* _任务说明_: 从下方关于特发性肺纤维化急性加重合并真菌感染机制的节选文本的最后一句之后接着往下写。

Dectin-1-IL-17通路在特发性肺纤维化及急性加重合并真菌感染中的作用机制研究

The pathogenesis of IPF is a complex process with continual injury, chronic inflammation and wound healing response. IPF has been described as a gradually progressive disease, characterized by steady worsening of symptoms, lung function, and gas exchange. More recently, it has been recongnized that some patients without end-stage fibrosis have an acute exacerbation of IPF (AE-IPF) involving a rapid progression of disease, rendering the clinical course of individual patient unpredictable as AE-IPF ofen results in respiratory failure and death.The mechanism of AE-IPF is still not clear. Our preliminary data show that infection rate of fungal is significantly increased after AE-IPF. When receiving fungal challenge, mice model of bleomycin-induced pulmonary fibrosis show acute exacerbation of inflammation and fibrosis. Dectin-1 and IL-17 may play an important role in acute exacerbation of IPF with fungal infection. How the IPF/AE-IPF patients' immune responses change? What's the mechanism of high sensitivity to fungal? In this study, we will investigate the molecular mechanisms of fungal infection in AE-IPF patients and bleomycin-induced fibrosis mouse model. Key molecular KO mice such as IL-17A-/- and Dectin-1-/- will be used to investigate the mechanism of fungal infection in AE-IPF. This study can provide more detailed and integrated understanding of the cellular and molecular mechanisms of idiopathic pulmonary fibrosis. It can help pave the way for effective therapeutics for this devastating and complex disease.

* _所给记录_:
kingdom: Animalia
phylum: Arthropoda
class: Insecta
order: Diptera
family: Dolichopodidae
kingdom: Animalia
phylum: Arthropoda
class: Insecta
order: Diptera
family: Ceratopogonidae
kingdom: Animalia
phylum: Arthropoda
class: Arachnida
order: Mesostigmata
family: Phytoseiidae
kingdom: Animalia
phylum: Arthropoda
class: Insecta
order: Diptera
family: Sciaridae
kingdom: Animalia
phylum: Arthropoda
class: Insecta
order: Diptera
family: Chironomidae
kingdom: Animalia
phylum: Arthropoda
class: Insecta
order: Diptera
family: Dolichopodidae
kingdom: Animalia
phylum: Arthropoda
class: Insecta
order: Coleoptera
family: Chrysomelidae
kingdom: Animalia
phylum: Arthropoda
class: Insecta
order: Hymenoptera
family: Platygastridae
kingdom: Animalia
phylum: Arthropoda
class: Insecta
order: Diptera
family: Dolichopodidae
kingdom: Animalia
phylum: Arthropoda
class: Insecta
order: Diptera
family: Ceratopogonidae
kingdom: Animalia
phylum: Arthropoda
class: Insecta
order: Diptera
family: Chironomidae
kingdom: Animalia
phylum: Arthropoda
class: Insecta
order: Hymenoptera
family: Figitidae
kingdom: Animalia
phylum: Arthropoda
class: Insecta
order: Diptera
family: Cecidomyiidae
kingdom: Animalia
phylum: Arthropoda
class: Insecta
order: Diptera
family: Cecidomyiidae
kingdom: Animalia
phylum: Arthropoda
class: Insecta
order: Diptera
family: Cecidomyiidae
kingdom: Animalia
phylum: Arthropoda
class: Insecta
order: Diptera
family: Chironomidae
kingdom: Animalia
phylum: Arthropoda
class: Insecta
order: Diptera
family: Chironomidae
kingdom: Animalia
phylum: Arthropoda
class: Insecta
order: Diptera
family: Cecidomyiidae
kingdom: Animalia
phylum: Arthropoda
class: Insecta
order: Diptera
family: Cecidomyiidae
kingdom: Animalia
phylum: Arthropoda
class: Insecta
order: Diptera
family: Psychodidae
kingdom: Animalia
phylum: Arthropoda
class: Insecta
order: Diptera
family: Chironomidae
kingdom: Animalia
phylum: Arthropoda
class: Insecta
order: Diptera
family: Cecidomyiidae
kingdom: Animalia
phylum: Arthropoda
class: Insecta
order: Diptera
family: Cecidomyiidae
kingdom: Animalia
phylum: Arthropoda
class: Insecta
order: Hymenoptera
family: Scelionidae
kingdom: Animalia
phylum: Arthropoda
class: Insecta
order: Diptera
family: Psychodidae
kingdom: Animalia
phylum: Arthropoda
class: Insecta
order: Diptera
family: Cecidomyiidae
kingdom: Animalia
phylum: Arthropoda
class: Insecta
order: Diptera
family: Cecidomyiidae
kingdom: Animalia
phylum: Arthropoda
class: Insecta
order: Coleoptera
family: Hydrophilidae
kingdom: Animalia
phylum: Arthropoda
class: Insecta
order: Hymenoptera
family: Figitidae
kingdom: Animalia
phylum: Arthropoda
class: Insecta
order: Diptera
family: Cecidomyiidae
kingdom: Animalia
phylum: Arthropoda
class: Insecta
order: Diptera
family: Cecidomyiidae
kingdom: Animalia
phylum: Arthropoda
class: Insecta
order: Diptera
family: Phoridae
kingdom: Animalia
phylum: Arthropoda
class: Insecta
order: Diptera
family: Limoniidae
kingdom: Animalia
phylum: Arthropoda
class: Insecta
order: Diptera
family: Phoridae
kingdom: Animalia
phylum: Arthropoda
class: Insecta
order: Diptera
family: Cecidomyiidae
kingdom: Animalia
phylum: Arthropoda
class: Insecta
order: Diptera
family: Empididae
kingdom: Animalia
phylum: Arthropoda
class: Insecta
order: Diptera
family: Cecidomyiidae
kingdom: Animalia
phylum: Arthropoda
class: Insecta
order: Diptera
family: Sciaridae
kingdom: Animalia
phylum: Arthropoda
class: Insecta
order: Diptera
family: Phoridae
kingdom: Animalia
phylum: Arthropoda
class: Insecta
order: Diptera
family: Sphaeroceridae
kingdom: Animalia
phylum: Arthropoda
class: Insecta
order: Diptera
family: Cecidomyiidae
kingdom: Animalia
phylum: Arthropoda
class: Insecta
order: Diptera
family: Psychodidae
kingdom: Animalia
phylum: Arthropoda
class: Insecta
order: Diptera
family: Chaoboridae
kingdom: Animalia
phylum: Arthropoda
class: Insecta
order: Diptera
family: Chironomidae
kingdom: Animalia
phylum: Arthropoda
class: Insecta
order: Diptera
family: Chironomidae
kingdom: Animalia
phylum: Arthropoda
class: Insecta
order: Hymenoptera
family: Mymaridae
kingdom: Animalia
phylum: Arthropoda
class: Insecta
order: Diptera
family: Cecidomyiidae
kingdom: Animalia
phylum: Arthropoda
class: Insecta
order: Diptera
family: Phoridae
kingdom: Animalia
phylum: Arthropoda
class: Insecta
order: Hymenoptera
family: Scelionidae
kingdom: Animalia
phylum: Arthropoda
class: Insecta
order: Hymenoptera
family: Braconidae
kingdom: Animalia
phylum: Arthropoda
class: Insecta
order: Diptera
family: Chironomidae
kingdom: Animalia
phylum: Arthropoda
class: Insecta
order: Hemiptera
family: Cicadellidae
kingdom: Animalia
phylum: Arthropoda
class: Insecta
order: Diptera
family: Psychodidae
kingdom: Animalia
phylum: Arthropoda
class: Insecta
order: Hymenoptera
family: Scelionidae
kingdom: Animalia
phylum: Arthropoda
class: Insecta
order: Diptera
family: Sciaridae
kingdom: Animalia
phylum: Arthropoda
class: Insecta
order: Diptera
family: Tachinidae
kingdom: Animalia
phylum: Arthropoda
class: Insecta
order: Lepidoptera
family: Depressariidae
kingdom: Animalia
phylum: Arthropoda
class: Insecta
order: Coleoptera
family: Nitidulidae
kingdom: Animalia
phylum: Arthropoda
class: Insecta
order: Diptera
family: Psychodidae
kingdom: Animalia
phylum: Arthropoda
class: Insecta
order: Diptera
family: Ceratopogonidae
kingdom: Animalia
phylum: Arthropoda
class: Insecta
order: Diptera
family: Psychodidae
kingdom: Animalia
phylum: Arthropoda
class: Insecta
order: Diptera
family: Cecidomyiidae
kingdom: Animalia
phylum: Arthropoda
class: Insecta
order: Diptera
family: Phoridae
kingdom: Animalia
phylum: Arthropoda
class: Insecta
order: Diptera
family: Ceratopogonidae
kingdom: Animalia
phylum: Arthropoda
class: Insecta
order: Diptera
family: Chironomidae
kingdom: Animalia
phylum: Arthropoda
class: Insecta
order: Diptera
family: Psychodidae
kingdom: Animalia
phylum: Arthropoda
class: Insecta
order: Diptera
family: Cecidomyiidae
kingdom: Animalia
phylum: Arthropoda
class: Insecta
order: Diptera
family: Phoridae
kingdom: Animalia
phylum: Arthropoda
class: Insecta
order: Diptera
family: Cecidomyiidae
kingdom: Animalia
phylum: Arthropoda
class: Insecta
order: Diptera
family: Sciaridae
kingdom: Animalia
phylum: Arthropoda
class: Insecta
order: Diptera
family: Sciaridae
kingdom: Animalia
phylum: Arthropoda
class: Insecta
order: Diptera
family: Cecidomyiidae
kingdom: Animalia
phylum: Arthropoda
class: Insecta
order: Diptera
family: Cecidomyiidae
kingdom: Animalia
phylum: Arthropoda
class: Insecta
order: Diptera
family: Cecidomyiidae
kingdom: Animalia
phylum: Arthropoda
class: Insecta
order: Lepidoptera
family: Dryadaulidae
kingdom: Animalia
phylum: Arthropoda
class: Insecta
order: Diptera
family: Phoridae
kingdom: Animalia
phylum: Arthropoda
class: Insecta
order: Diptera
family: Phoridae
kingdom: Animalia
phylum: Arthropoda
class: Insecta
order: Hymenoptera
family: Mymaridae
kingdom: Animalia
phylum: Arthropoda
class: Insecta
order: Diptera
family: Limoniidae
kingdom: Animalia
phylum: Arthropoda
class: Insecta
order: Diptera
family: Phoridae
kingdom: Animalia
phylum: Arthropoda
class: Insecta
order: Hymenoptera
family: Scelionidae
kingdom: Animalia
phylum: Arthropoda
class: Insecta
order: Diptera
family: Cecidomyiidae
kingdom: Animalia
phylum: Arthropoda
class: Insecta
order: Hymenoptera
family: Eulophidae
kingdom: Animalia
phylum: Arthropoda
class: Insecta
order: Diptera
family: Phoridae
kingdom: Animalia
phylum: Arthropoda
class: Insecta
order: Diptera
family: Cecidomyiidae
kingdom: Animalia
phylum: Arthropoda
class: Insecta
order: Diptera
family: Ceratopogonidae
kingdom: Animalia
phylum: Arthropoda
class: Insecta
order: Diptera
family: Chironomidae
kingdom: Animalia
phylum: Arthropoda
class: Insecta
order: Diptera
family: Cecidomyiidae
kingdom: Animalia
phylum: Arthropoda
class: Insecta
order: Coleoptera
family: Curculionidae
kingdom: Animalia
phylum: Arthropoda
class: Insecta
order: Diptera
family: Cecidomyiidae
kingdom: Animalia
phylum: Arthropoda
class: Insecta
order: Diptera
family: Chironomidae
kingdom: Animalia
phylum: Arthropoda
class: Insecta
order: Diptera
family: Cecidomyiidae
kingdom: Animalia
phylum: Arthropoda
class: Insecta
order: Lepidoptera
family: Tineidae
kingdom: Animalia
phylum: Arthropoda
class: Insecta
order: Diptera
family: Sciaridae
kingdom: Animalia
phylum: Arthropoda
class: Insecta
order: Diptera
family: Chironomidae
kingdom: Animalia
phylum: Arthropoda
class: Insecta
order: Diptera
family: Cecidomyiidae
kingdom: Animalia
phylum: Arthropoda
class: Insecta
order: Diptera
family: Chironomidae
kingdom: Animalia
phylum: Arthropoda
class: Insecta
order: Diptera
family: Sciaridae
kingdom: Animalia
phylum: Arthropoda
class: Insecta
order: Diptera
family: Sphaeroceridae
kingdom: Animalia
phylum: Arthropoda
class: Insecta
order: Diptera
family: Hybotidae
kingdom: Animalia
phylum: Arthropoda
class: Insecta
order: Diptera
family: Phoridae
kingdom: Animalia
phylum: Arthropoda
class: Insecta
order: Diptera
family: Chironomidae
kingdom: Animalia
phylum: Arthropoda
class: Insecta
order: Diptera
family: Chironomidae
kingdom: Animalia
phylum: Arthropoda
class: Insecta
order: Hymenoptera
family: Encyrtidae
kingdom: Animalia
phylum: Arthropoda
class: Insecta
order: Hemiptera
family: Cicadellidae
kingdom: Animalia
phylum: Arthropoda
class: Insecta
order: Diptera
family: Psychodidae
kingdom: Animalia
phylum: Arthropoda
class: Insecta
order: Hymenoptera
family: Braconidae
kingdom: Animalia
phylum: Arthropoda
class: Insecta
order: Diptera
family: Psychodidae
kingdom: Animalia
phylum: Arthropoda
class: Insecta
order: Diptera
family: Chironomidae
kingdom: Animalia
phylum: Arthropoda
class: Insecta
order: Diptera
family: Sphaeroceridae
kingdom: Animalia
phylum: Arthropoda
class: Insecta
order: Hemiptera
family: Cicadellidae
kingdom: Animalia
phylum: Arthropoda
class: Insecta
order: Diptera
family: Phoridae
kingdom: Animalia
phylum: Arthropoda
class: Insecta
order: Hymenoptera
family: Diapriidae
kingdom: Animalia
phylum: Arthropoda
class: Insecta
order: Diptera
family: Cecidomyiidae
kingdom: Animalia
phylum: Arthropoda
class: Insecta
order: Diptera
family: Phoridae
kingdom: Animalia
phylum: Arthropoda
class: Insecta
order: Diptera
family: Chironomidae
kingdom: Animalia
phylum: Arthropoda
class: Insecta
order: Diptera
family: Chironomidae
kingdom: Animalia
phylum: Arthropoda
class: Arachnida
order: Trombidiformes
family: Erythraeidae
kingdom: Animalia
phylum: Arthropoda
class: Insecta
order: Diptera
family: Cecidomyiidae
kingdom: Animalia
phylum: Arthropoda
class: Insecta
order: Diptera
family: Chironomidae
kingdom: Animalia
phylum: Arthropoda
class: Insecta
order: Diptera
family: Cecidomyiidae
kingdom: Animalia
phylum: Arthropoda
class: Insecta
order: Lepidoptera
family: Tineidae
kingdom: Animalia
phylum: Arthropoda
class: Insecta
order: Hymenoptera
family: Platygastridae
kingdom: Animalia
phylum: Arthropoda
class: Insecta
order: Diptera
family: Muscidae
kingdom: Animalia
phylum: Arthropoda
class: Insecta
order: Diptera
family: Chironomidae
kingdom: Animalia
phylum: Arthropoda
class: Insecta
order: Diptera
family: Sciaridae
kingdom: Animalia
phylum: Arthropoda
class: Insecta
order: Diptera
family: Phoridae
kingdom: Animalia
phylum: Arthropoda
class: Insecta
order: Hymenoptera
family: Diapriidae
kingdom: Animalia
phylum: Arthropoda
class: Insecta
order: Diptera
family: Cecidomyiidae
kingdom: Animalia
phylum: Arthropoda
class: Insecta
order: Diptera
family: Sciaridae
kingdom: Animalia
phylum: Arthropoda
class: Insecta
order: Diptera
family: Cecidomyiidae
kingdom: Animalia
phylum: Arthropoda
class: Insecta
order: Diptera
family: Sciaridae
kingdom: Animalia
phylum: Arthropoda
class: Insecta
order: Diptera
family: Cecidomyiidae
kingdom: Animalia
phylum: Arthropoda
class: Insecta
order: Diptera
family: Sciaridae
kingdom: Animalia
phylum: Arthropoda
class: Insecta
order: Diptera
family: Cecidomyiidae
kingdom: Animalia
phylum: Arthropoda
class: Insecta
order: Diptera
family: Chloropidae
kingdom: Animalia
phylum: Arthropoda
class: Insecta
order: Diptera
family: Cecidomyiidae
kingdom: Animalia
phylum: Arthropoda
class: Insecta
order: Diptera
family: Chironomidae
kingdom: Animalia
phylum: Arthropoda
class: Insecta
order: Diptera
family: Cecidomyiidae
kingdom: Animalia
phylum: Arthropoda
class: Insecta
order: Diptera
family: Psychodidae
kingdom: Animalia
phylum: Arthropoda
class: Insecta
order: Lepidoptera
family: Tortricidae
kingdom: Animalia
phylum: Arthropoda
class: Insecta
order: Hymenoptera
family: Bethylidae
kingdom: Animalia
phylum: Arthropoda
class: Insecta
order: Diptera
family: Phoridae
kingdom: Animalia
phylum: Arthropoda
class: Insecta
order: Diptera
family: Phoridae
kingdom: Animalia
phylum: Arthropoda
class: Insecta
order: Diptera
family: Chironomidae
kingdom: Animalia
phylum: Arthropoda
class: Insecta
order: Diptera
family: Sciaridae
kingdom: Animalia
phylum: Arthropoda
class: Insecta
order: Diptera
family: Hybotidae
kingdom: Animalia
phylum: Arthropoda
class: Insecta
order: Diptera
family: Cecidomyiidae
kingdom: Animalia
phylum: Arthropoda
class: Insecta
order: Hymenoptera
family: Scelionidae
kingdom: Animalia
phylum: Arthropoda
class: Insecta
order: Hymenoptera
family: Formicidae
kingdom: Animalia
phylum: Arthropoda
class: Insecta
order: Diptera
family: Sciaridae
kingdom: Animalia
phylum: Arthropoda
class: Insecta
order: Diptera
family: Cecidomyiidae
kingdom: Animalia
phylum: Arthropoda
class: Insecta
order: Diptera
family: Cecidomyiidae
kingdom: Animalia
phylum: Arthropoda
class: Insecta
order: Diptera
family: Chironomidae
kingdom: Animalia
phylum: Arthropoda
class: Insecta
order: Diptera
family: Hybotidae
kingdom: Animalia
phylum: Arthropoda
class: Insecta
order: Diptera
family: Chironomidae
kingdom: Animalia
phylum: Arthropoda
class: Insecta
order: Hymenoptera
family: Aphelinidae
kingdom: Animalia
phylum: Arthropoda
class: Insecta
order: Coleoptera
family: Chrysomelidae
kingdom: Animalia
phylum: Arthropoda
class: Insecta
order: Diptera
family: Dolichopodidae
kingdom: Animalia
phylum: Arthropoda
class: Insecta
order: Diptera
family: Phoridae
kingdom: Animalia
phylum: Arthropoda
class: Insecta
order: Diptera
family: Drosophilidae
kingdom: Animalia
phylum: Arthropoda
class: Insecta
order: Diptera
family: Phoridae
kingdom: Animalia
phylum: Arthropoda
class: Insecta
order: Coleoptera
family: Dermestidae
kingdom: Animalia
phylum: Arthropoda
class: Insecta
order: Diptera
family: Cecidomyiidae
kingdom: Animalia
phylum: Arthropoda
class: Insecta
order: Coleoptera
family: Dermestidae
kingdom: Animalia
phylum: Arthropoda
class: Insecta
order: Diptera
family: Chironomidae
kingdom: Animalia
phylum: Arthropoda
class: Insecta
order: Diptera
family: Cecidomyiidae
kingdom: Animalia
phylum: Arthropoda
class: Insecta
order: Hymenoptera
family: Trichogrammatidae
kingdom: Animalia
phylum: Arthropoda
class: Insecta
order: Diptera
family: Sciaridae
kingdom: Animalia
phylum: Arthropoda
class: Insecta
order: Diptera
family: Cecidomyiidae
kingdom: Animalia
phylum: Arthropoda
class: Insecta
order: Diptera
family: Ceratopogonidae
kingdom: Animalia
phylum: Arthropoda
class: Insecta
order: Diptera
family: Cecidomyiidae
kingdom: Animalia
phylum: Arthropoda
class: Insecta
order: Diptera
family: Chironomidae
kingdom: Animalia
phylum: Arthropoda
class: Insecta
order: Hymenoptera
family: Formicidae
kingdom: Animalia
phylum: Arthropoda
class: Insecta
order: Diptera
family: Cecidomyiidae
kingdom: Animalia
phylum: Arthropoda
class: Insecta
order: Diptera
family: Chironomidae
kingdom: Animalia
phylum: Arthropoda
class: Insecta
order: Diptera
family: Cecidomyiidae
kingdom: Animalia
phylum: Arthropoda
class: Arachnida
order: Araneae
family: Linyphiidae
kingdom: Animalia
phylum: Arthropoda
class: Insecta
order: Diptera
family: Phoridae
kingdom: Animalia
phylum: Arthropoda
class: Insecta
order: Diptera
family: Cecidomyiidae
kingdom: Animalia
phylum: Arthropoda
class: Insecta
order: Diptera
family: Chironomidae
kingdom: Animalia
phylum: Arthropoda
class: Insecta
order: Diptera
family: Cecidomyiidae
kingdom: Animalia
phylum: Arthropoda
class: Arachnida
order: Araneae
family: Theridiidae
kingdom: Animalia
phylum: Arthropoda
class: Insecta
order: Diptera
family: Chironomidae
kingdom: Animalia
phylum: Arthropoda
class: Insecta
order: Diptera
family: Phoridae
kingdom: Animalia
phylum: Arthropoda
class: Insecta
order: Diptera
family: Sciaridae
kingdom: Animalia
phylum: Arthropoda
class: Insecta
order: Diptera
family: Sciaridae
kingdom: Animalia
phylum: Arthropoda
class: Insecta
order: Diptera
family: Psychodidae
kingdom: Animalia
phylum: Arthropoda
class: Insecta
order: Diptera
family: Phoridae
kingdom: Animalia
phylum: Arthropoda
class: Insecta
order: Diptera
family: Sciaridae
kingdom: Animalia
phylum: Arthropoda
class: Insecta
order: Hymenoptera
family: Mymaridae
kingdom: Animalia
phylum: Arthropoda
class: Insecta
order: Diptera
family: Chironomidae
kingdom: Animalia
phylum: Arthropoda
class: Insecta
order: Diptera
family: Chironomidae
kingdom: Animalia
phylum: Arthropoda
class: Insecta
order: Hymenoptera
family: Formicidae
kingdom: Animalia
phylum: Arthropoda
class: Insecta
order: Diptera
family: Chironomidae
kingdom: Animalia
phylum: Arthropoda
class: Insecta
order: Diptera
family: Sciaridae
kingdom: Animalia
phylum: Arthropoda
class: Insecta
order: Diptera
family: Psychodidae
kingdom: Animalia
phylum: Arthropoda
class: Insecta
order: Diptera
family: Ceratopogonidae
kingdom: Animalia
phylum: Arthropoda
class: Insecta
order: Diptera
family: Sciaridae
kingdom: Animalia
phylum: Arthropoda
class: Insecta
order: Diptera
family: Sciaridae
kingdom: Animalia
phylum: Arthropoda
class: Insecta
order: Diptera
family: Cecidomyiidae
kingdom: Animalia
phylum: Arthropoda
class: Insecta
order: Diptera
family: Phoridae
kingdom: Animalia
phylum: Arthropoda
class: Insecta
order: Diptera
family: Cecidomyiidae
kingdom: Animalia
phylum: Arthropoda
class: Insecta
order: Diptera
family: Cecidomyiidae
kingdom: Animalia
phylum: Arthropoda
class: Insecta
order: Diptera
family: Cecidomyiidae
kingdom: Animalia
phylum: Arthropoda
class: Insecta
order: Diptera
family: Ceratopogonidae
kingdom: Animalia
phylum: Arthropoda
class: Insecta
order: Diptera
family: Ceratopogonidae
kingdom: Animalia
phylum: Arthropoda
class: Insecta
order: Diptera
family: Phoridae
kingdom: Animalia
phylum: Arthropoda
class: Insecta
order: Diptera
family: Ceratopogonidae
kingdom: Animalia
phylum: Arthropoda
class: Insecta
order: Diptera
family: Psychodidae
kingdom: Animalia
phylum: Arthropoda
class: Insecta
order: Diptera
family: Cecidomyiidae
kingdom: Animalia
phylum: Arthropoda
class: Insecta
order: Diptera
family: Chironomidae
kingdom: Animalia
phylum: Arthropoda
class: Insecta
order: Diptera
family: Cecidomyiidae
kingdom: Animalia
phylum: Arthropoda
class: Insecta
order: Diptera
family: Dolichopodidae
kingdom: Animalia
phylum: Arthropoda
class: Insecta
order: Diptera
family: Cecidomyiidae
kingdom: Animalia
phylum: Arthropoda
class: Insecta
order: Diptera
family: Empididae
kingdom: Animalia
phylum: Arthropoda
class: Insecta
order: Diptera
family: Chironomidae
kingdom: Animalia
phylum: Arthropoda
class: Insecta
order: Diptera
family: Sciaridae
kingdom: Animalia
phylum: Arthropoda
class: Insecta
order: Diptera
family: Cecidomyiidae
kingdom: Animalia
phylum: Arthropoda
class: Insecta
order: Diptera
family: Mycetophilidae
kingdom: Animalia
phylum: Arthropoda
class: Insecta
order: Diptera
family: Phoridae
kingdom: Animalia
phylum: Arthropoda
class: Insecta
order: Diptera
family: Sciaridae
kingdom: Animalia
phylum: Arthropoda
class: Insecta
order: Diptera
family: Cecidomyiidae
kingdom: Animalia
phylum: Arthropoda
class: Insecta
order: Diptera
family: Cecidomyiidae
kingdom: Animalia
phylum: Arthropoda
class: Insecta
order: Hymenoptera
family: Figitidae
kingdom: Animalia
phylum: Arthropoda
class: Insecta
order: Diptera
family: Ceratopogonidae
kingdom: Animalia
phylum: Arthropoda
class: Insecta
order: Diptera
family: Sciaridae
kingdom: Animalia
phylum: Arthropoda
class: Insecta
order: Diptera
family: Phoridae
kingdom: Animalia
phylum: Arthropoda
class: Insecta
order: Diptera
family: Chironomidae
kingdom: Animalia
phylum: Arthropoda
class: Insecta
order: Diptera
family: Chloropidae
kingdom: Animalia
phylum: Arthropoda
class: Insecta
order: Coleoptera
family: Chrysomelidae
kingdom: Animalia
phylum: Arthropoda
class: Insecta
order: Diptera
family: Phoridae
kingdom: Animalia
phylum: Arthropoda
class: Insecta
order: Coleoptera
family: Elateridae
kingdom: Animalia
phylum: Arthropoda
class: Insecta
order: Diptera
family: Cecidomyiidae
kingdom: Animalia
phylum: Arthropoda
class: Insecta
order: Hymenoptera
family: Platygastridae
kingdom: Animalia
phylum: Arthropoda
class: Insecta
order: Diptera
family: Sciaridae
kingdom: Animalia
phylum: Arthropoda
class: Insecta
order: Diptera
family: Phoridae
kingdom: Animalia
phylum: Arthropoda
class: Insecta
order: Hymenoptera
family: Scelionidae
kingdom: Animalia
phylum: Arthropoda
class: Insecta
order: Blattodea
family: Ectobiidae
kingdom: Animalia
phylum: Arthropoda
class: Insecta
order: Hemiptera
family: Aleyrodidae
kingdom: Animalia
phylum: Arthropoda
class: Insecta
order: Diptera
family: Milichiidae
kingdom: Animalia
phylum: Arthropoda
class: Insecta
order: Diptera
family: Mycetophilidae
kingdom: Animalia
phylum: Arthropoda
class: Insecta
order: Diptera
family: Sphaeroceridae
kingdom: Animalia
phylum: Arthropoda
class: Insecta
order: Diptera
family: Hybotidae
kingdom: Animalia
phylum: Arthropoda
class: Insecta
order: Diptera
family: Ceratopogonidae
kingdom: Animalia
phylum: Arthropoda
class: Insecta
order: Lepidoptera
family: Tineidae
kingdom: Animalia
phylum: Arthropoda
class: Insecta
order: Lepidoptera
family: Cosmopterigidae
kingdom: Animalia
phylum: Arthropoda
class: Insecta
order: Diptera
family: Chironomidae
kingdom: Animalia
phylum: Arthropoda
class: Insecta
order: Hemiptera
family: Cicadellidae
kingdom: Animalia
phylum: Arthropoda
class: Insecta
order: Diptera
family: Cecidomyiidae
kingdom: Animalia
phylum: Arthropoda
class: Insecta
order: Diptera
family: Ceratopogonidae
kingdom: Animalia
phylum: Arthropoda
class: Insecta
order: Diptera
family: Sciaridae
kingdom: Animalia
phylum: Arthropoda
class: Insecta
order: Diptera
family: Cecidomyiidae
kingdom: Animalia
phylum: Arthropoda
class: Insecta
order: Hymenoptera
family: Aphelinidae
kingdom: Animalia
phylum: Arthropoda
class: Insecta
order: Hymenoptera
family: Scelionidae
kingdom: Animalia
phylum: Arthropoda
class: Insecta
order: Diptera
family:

* _预期输出_:
特发性肺纤维化是涉及炎症反应、肺损伤、免疫反应及纤维化等综合作用的复杂病理过程，是涉及多种细胞及分子网络的动态过程。特发性肺纤维化患者在相对稳定期或稳定期后会突然出现病情急性加重期，进展迅速，病死率高，预后极差，但急性加重的发病原因与机制尚不清楚。我们前期数据表明特发性肺纤维化急性加重后真菌感染率显著增高，是导致患者死亡的重要原因之一；且肺纤维化合并真菌感染动物模型病情显著加重；我们还发现Dectin-1及IL-17可能在IPF/AE-IPF合并真菌感染中起着重要作用。患者病情加重后免疫功能发生了哪些变化使得机体对真菌易感？机制如何？本项目将进一步从分子、细胞、动物模型及临床样本研究Dectin-1-IL-17通路调控IPF/AE-IPF合并真菌感染中天然免疫及适应性免疫调控的分子机制。该研究将不仅加深我们对特发性肺纤维化及急性加重的发病机制的了解，而且可为临床治疗提供理论及实验依据。

特发性肺纤维化是涉及炎症反应、肺损伤、免疫反应及纤维化等综合作用的复杂病理过程，是涉及多种细胞及分子网络的动态过程。特发性肺纤维化患者在相对稳定期或稳定期后会突然出现病情急性加重期，进展迅速，病死率高，预后极差，但急性加重的发病原因与机制尚不清楚。临床上的常规痰培养和血清学抗体检测等方法提示感染因素可能是诱发急性加重的重要原因。我们初步数据表明特发性肺纤维化急性加重期患者总感染率及真菌感染率显著高于稳定期患者，肺纤维化合并真菌感染动物模型病情显著加重，Dectin-1及IL-17可能在IPF/AE-IPF合并真菌感染中起着重要作用。本项目将进一步从分子、细胞、动物模型及临床样本研究Dectin-1-IL-17通路调控IPF/AE-IPF合并真菌感染中天然免疫及适应性免疫调控的分子机制。本项目负责人发表标注项目资助号的SCI论文15篇，其中通讯（共同）作者7篇，第一（共同）作者6篇；授权发明专利1项，协助培养研究生8人。项目成果有望转化为临床应用，将加深我们对特发性肺纤维化及急性加重的发病机制的了解，而且可为临床治疗提供理论及实验依据；同时人肺靶向激素对于感染所致AE-IPF（包括真菌、病毒等）的靶向治疗都具有重要的应用前景；综上，本项目成果有望应用于肺纤维化急性加重以及肺损伤等领域的临床治疗，具有重大的应用前景。